---------- Provided entries

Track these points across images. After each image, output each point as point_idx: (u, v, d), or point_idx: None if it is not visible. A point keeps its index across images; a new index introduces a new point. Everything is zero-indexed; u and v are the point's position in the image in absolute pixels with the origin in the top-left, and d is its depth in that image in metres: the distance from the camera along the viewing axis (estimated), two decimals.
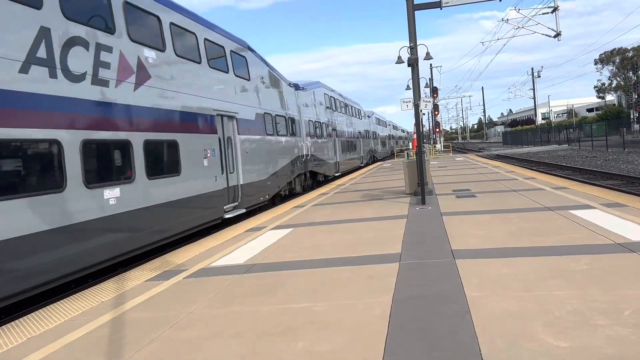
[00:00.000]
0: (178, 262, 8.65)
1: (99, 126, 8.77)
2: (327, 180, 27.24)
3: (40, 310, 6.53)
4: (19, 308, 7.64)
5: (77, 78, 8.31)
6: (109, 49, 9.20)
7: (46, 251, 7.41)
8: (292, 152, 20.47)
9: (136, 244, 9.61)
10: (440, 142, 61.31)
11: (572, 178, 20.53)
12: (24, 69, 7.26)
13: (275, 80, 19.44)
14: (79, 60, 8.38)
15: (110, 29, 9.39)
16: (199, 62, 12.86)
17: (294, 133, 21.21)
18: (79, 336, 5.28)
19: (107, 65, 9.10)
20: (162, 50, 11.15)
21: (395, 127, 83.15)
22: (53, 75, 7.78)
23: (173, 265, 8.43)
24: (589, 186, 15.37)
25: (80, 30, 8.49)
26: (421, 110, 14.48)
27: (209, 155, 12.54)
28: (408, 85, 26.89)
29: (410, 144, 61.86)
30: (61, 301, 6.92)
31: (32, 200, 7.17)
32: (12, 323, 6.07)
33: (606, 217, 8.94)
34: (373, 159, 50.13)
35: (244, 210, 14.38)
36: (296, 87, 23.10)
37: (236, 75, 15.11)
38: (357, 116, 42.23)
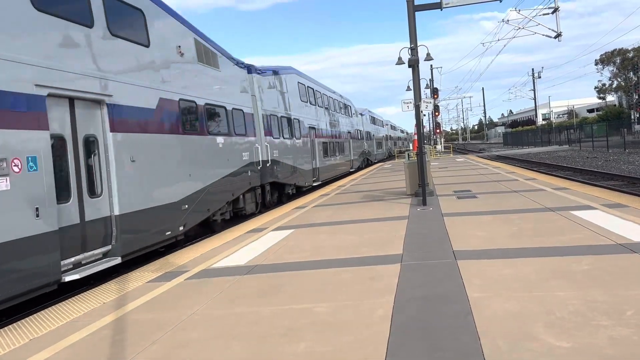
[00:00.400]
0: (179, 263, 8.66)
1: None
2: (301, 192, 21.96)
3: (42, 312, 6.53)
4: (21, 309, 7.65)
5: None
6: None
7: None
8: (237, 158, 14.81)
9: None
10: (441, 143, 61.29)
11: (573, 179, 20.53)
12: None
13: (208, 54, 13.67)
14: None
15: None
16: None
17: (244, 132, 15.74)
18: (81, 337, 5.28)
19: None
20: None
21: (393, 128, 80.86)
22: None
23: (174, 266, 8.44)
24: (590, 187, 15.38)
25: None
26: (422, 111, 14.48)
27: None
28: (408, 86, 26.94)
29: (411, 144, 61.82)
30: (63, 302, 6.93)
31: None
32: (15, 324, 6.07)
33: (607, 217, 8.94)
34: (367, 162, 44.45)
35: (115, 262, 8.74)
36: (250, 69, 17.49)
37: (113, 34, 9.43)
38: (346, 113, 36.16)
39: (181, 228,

--------------------
---------- Provided entries

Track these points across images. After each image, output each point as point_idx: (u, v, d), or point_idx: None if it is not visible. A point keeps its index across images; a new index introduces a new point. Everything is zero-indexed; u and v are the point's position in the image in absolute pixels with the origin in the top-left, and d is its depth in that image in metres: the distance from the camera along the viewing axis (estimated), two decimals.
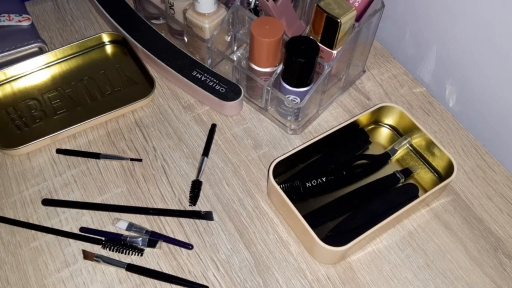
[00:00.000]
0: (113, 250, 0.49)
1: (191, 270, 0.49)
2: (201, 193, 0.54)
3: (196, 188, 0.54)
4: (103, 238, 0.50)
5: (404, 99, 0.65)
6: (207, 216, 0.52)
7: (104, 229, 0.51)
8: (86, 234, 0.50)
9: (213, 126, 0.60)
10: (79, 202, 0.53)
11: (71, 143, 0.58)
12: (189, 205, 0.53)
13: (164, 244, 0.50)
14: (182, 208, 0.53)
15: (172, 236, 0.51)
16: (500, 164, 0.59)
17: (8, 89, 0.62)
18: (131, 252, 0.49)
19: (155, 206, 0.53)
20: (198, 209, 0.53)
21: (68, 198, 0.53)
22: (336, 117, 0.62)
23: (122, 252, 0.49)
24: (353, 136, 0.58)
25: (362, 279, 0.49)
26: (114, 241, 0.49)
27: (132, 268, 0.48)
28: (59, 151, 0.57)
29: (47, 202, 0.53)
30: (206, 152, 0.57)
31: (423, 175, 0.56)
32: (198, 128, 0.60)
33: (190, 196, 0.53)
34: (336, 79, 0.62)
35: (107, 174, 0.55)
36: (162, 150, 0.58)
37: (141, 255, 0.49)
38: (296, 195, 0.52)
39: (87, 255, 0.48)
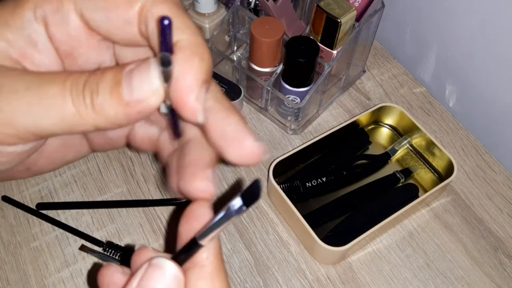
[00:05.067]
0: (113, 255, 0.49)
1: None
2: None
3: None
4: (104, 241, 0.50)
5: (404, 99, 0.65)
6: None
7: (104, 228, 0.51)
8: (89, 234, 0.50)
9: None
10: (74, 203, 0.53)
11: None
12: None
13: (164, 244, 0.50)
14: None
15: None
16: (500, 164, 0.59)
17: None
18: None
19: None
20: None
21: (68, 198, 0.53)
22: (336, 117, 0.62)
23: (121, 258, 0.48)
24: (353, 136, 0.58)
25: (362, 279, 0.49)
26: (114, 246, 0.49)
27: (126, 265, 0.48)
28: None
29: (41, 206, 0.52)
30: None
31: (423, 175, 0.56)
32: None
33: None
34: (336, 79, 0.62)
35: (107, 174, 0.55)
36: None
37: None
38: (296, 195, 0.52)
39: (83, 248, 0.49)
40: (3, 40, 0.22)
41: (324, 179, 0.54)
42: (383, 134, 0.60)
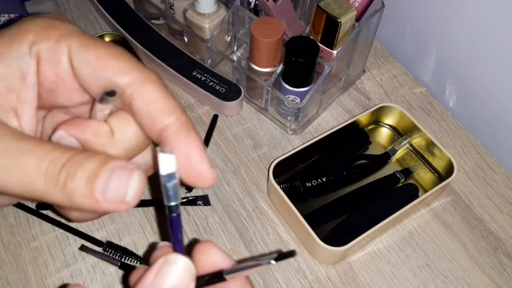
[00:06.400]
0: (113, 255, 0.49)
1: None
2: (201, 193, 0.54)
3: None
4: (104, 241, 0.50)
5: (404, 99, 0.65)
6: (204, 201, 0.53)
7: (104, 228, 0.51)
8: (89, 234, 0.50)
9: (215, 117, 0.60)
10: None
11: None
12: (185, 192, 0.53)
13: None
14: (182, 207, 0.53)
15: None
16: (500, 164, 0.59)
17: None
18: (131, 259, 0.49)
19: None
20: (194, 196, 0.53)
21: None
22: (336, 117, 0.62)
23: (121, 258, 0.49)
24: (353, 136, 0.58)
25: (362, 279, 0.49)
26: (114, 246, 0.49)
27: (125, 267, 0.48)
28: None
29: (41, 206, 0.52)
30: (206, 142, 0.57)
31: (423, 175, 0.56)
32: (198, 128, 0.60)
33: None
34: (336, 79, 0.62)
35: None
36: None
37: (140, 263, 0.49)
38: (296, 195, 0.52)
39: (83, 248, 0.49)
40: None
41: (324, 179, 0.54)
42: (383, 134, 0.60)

--------------------

▶ _Exercise_
Out of the data above, give again only the lines starting at the one holding "1: (191, 270, 0.49)" and ending at the one holding "29: (47, 202, 0.53)", unchanged.

▶ _Finished task_
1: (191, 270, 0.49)
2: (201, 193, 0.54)
3: (196, 188, 0.54)
4: (103, 238, 0.50)
5: (404, 99, 0.65)
6: (207, 216, 0.52)
7: (104, 229, 0.51)
8: (86, 234, 0.50)
9: (213, 126, 0.60)
10: (79, 202, 0.53)
11: (71, 143, 0.58)
12: (189, 205, 0.53)
13: (164, 244, 0.50)
14: (182, 208, 0.53)
15: (172, 236, 0.51)
16: (500, 164, 0.59)
17: (8, 89, 0.62)
18: (131, 252, 0.49)
19: (155, 206, 0.53)
20: (198, 209, 0.53)
21: (68, 198, 0.53)
22: (336, 117, 0.62)
23: (122, 252, 0.49)
24: (353, 136, 0.58)
25: (362, 279, 0.49)
26: (114, 241, 0.49)
27: (132, 268, 0.48)
28: (59, 151, 0.57)
29: (47, 202, 0.53)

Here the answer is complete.